LE COUVENT DES CAPUCINS

 


LES CAPUCINS

 Un religieux cordelier, voulant ramener l'Ordre de Saint-François à son austérité primitive, a établi l'Ordre des Capucins, ainsi nommés du capuce, ou vaste capuchon, qui formait la partie la plus saillante de leur costume (1527-1529).

Aux Capucins revenait la tâche obscure et difficile, d'inculquer dans les rangs inférieurs les principes de respect et d'attachement à la loi divine, que la Réforme de Luther et Calvin venait d'ébranler.

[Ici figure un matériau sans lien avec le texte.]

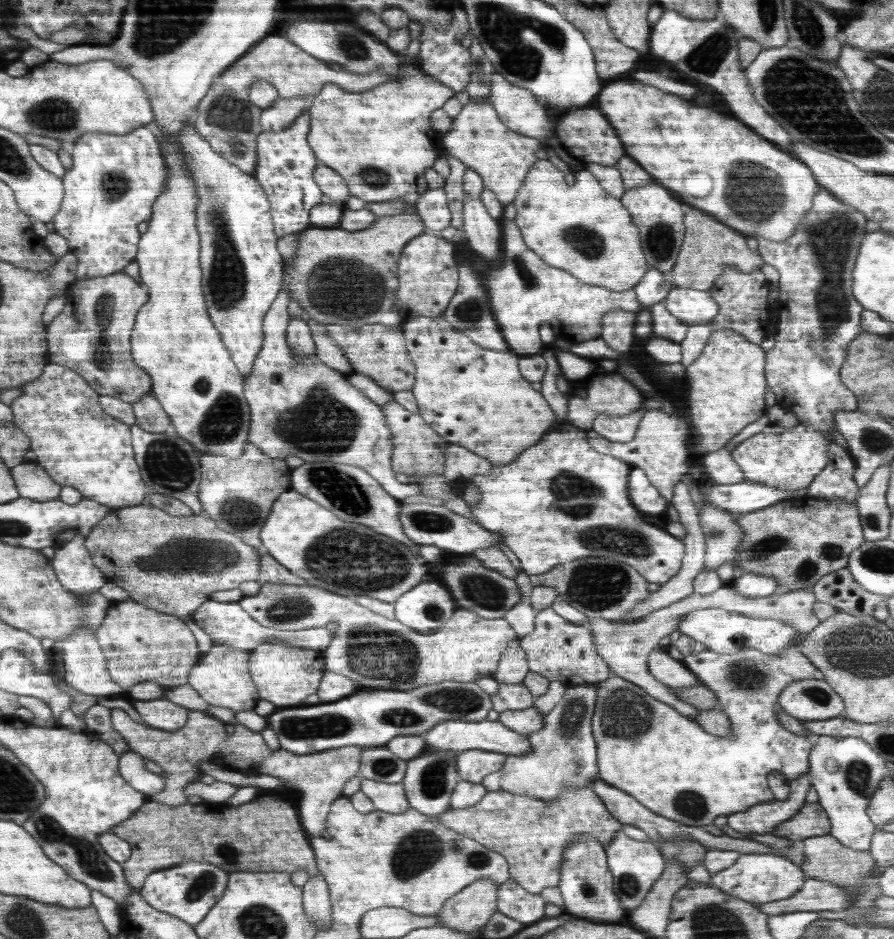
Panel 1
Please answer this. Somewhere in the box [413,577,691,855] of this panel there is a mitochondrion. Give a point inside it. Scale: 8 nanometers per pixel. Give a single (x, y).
(625, 715)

Certains reprochaient à l'Eglise ses richesses et ses splendeurs, le Capucin répondait à ses reproches par une pauvreté absolue. Pieds nus en toute saison, longue robe de bure, ceinte d'une grosse corde, nourriture mendiée de porte en porte, chétive maison étaient leurs attributs.

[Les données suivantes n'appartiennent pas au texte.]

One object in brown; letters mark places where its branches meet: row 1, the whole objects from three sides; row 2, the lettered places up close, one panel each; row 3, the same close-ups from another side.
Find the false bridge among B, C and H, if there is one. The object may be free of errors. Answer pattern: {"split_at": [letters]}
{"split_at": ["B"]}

LES CAPUCINS A SAINT-AMOUR

Le Couvent des Capucins de Saint-Amour a été bâti en 1623. Emmanuel- Philibert de la Baume1, Comte de Saint-Amour, songeait depuis longtemps à introduire des Capucins dans sa seigneurie. Mais il échoua devant l'opposition des habitants, qui objectaient la petitesse de leur ville et les charges grandes que leur imposerait la nourriture des religieux. On était cependant près de s'entendre, lorsque le Comte fut appelé à rejoindre l'armée impériale, dans laquelle il occupait le grade de Colonel. En revenant d'Allemagne, le Comte rendit visite à son oncle Antoine, abbé de Luxeuil ; mais il tomba malade au château de Baudoncourt, et il y mourut entre les bras du Père Grégoire de Villefrie, gardien des Capucins de Luxeuil. Avant de rendre le dernier soupir, il fit promettre à sa femme, Hélène Perrenot de Grandvelle, de bâtir le Couvent de Saint-Amour.

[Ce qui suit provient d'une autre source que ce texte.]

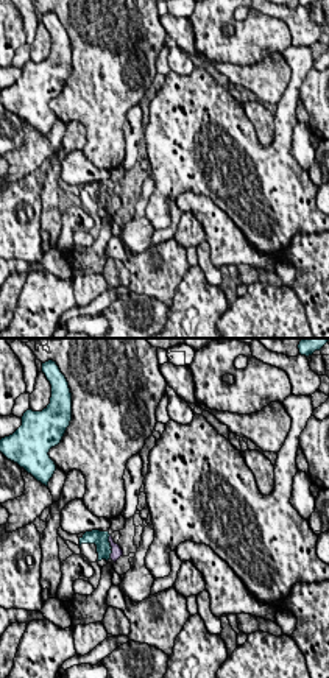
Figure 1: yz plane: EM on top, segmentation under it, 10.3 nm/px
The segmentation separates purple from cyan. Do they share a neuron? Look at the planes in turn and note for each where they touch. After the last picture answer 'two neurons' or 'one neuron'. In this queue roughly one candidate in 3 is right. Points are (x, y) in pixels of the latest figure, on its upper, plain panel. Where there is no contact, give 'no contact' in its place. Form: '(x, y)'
(111, 197)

La veuve ne se pressait guère, et semblait même oublier les recommandations du défunt, lorsqu'en revenant de Paris avec son fils, qui achevait ses études, elle rencontra par hasard le Père Louis de Saint-Claude, qui, en qualité de Provincial, faisait la visite annuelle des maisons de l'Ordre. Cette rencontre fortuite fit naître des remords dans l'âme de la Comtesse ; elle se rappela les promesses jurées, et, en arrivant à Saint-Amour, elle proposa l'établissement des Capucins. Les bourgeois se désistèrent de leur ancienne opposition, et le bâtiment fut aussitôt commencé. En reconnaissance de ce que faisait pour la maison le jeune Comte Jacques Nicolas de la Baume, l'église fut dédiée à l'apôtre Saint Jacques.

Le chirurgien Claude Chappuis et sa femme Jeanne Bouquet avancèrent 9000 francs pour cette construction, et ne voulurent pas en recevoir le remboursement.

Le sceau du Couvent portait Saint Jacques, apôtre avec ces mots : Sig. FF. Cap. Conv. Sancti Amoris.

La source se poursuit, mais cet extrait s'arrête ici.